I am little confused about determining the gain and basis for the stockholder when liability is involved:
Classic Inc., a C corporation, distributed property to its sole shareholder as part of a complete liquidation. Classic's adjusted basis in the property was $660,000. The property had a fair market value of $730,000 at the time of the distribution and was subject to a liability of $700,000. The shareholder's tax basis in Classic's stock was $740,000. As a result of the distribution of the property, Classic will recognize a:
I know the answer is 70k gain for the corporation.
But for the shareholder who is assuming this liability, how does this affect the gain or loss? Because in the book, they say to use the FMV – stock basis = capital gain, but should we ignore the liability?

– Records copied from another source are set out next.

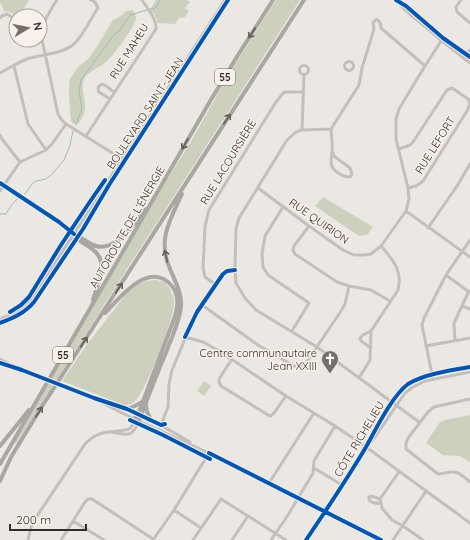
<svg xmlns="http://www.w3.org/2000/svg" width="470" height="540" font-family="Quicksand,sans-serif">
<style>
.green{fill:#ccd0bd}
.lines{fill:none;stroke-linecap:round;stroke-linejoin:round}
.stream{stroke:#a0bbba;stroke-width:1}
.minor{stroke:#c4bfbb;stroke-width:3}
.highway{stroke:#aaa6a1;stroke-width:4}
.cycleway-casing{stroke:#f8f1ea;stroke-width:6}
.cycleway{stroke:#0057b8;stroke-width:4}
.oneway{stroke:#645d59}
.labels{text-anchor:middle;dominant-baseline:central;stroke-width:3;stroke-linejoin:round;paint-order:stroke}
.shield{fill:#f8f1ea;stroke:#706863;stroke-width:1}
.shield-label{font-size:10px;font-weight:bold;fill:#352d29}
.street-label{font-size:11px;fill:#352d29;stroke:#f8f1ea}
.poi-label{font-size:11px;fill:#352d29;stroke:#f8f1ea;text-anchor:end}
</style>
<rect width="100%" height="100%" fill="#ebe7e2"/>
<path class="green" d="M0 0H29L19 16H16L9 12 4 11 2 5 0 3Z
M156 0H187L190 2 185 8 189 11 185 17 179 18 175 24 158 23 154 13 150 10Z
M276 0H300L111 294 16 444 14 443 163 186 189 145 227 77Z
M133 10C134 12 136 15 136 18 135 27 114 55 106 62 100 67 92 70 86 76 79 84 85 96 85 106 85 113 83 117 79 123L74 124 71 121 70 112 69 90 70 79 78 67 88 59 96 48 113 20 121 16 126 11Z
M323 197 373 227 367 235 359 236 315 206Z
M155 280C157 280 161 281 164 282 169 285 173 295 174 301 176 315 146 391 135 401 131 405 129 405 124 405L62 381 86 346 126 294 138 284 146 281Z
M204 381 211 386 204 396 197 391Z
M470 415V462L460 456 443 455 426 443 440 422 445 420Z"/>
<g class="lines">
<path class="stream" d="M150 9 155 8 160 0
M76 125 82 108 79 92 81 80 113 36 119 31 130 15 147 10
M25 194 32 184 36 181 46 179 52 174 64 160 70 145 73 131
M0 214H6L11 206 17 199"/>
<path class="minor" d="M57 0C50 11 43 21 41 35L58 114 61 119 66 124 122 159
M396 0 406 6 443 38 470 57
M461 0 456 7 457 12 470 23
M401 5 404 9 442 41 470 63
M0 18 2 16 7 14 16 20
M466 55 470 50
M344.5 66a4.5 4.5 0 1 1 9 0a4.5 4.5 0 1 1-9 0Z
M299.5 70a4.5 4.5 0 1 1 9 0a4.5 4.5 0 1 1-9 0Z
M14 66 28 124 46 150
M0 73C10 68 20 61 30 58 45 54 62 54 74 44 83 36 91 18 98 8L95 2 91 0
M110 99 99 92 98 89 99 86 102 84 106 86 114 92
M331 129 302 130 296 132 287 140 239 218 236 229 235 266 236 283 245 298 256 310 317 347 419 422
M331 129 359 85 362 68 374 29 373 23C377 16 381 22 381 28L425 66
M331 129C331 136 333 144 332 152 332 155 331 159 331 162 331 170 342 177 350 177L352 174 350 168 335 157 332 152
M302 130 304 75
M0 135 2 139 20 162
M86 136 156 29C157 19 147 8 142 0
M399 149 410 145 413 142 447 90 452 88 468 99 470 104
M0 183 59 222 74 234
M258 188 309 226 343 250 354 255H364L371 254 381 246 406 211 409 199 408 188 396 139V119L399 109 405 99 425 66 443 38
M408 188 416 186 423 181 467 111 470 104
M0 191 20 162 46 150 52 144 66 124
M283 207 265 236 262 254 263 267 268 275 309 303 292 331
M406 211 470 257
M309 226 294 246 293 250 295 254 337 282 349 286 371 290 390 301
M428 228 457 186 470 164
M446 275 469 292
M216 285 205 277 203 268 205 226 209 210 276 102 284 92H303
M202 305 258 345 294 366 301 367 306 363 341 311 345 304 349 286
M462 306 470 309
M0 319C13 314 25 309 33 297L225 0
M185 337 203 342 221 352 286 396 335 426 366 447 470 523
M455 341 454 323 469 291
M426 346 470 338
M371 348 361 341 360 338 363 335 371 331 398 290C403 271 393 260 381 246
M0 359 13 366
M232 359 219 379V382L221 386 268 415 271 416 274 413 286 396
M0 363 22 370 96 399
M359 378 370 360 371 331
M433 379 422 325 424 318 446 275 470 240
M94 398 122 413 198 448 251 474 381 540
M470 399 434 407 428 412 408 438 406 443V449L438 474C443 474 447 472 452 472 459 471 465 478 470 482
M103 401C135 412 161 424 190 442
M160 427 168 407 169 384 172 370 193 320 199 309 208 297 223 274 227 271 235 270
M112 432C128 435 132 438 139 421
M370 443 375 437 405 393 413 387 425 381 470 372
M314 468 342 485
M399 472 380 499 382 508 392 520 403 526 423 540
M269 483 314 413
M380 499 371 496 369 497V500C372 503 376 504 381 503
M174 510 201 528
M73 521 104 540
M28 540 30 531 33 522 85 444C100 428 111 434 129 429L132 426 135 419
M61 540 85 502 88 499H92L153 539
M153 540 174 510 209 453
M193 540 221 499 286 540
M232 540 248 516
M271 540 288 515 313 473 314 461 335 426
M306 540C327 509 347 479 366 447 376 429 392 396 408 384 424 374 452 370 470 367
M393 540 426 491"/>
<path class="highway" d="M74 234C82 237 88 244 96 246 116 252 135 222 146 209
M74 235C78 241 85 244 91 248 111 262 98 282 93 300
M105 313C120 298 149 259 172 286 179 295 178 308 174 319L139 412 135 419
M146 405 147 412 151 420
M127 409 135 406 142 402
M139 421C148 397 157 374 167 350 172 336 180 321 181 306 182 293 175 281 170 269 157 240 170 220 182 194
M0 446 29 410
M0 464 209 103 238 55 273 0
M0 481 11 457 41 408 304 0"/>
<g class="cycleway-casing">
<path id="cycleway" d="M396 0 406 6 443 38 470 57
M0 183 59 222 74 234
M10 312 21 305 29 297 61 245 89 203 105 180
M0 323C13 318 25 313 34 302L83 229 109 185 228 0
M185 337 197 312 223 274 227 271 235 270
M0 363 22 370 94 398 127 409 161 425 165 424
M130 420 163 435 210 459
M209 453 381 540
M306 540C327 509 347 479 366 447 376 429 392 396 408 384 424 374 452 370 470 367"/>
</g>
<use href="#cycleway" class="cycleway"/>
</g>
<defs><path id="oneway-shaft" d="M-6 0H5M1.5-3L5.5 0L1.5 3" fill="none" stroke-width="1.6" stroke-linecap="round" stroke-linejoin="round"/></defs>
<g class="oneway">
<use href="#oneway-shaft" transform="translate(252 33) rotate(123)"/>
<use href="#oneway-shaft" transform="translate(227 119) rotate(-57)"/>
<use href="#oneway-shaft" transform="translate(185 144) rotate(120)"/>
<use href="#oneway-shaft" transform="translate(166 256) rotate(-103)"/>
<use href="#oneway-shaft" transform="translate(119 288) rotate(-57)"/>
<use href="#oneway-shaft" transform="translate(84 342) rotate(-57)"/>
<use href="#oneway-shaft" transform="translate(39 412) rotate(-58)"/>
</g>
<defs>
<g id="church-pin" transform="scale(0.9)"><path d="M0 17L-7.5 6A9.5 9.5 0 1 1 7.5 6Z" fill="#756e6a" stroke="#f8f1ea"/><path d="M-1.2-6h2.4v3.5h3.3v2.4h-3.3V6h-2.4V-.1h-3.3v-2.4h3.3Z" fill="#fff"/></g>
</defs>
<g fill-rule="evenodd">
<use href="#church-pin" x="330" y="359"/>
</g>
<g class="labels">
<g class="shield">
<rect x="215" y="69" width="20" height="16" rx="3"/>
<rect x="53" y="347" width="20" height="16" rx="3"/>
</g>
<g class="shield-label">
<text x="225" y="77">55</text>
<text x="63" y="355">55</text>
</g>
<g class="street-label">
<text transform="translate(129 51) rotate(-58)">RUE MAHEU</text>
<text transform="translate(145 113) rotate(-57)">BOULEVARD SAINT-JEAN</text>
<text transform="translate(435 145) rotate(-58)">RUE LEFORT</text>
<text transform="translate(228 162) rotate(-59)">RUE LACOURSIÈRE</text>
<text transform="translate(319 221) rotate(35)">RUE QUIRION</text>
<text transform="translate(127 227) rotate(-60)">AUTOROUTE DE L'ÉNERGIE</text>
<text transform="translate(359 439) rotate(-59)">CÔTE RICHELIEU</text>
</g>
<g class="poi-label">
<text x="317" y="353">Centre communautaire<tspan x="317" dy="13">Jean XXIII</tspan></text>
</g>
</g>
<g transform="translate(28 28) rotate(80)"><circle r="19" fill="#f8f1ea" stroke="#aaa39d"/>
<path d="M0-3L7 15L0 10L-7 15Z" fill="#756e6a"/>
<text y="-6" font-size="11" font-weight="bold" text-anchor="middle" fill="#352d29">N</text>
</g>
<path d="M10 524v6h76v-6" fill="none" stroke="#352d29" stroke-width="2"/>
<text x="16" y="524" font-size="12" fill="#352d29" stroke="#f8f1ea" stroke-width="3" paint-order="stroke">200 m</text>
</svg>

Also for dividend distribution:
Fox, the sole shareholder in Fall, a C corporation, has a tax basis of $60,000. Fall has $40,000 of accumulated positive earnings and profits at the beginning of the year and $10,000 of current positive earnings and profits for the current year. At year-end, Fall distributed land with an adjusted basis of $30,000 and a fair market value (FMV) of $38,000 to Fox. The land has an outstanding mortgage of $3,000 that Fox must assume. What is Fox’s tax basis in the land?
I know the basis = 38k, but does not liability affect the basis in any way?
But how will the liability affect the dividend income?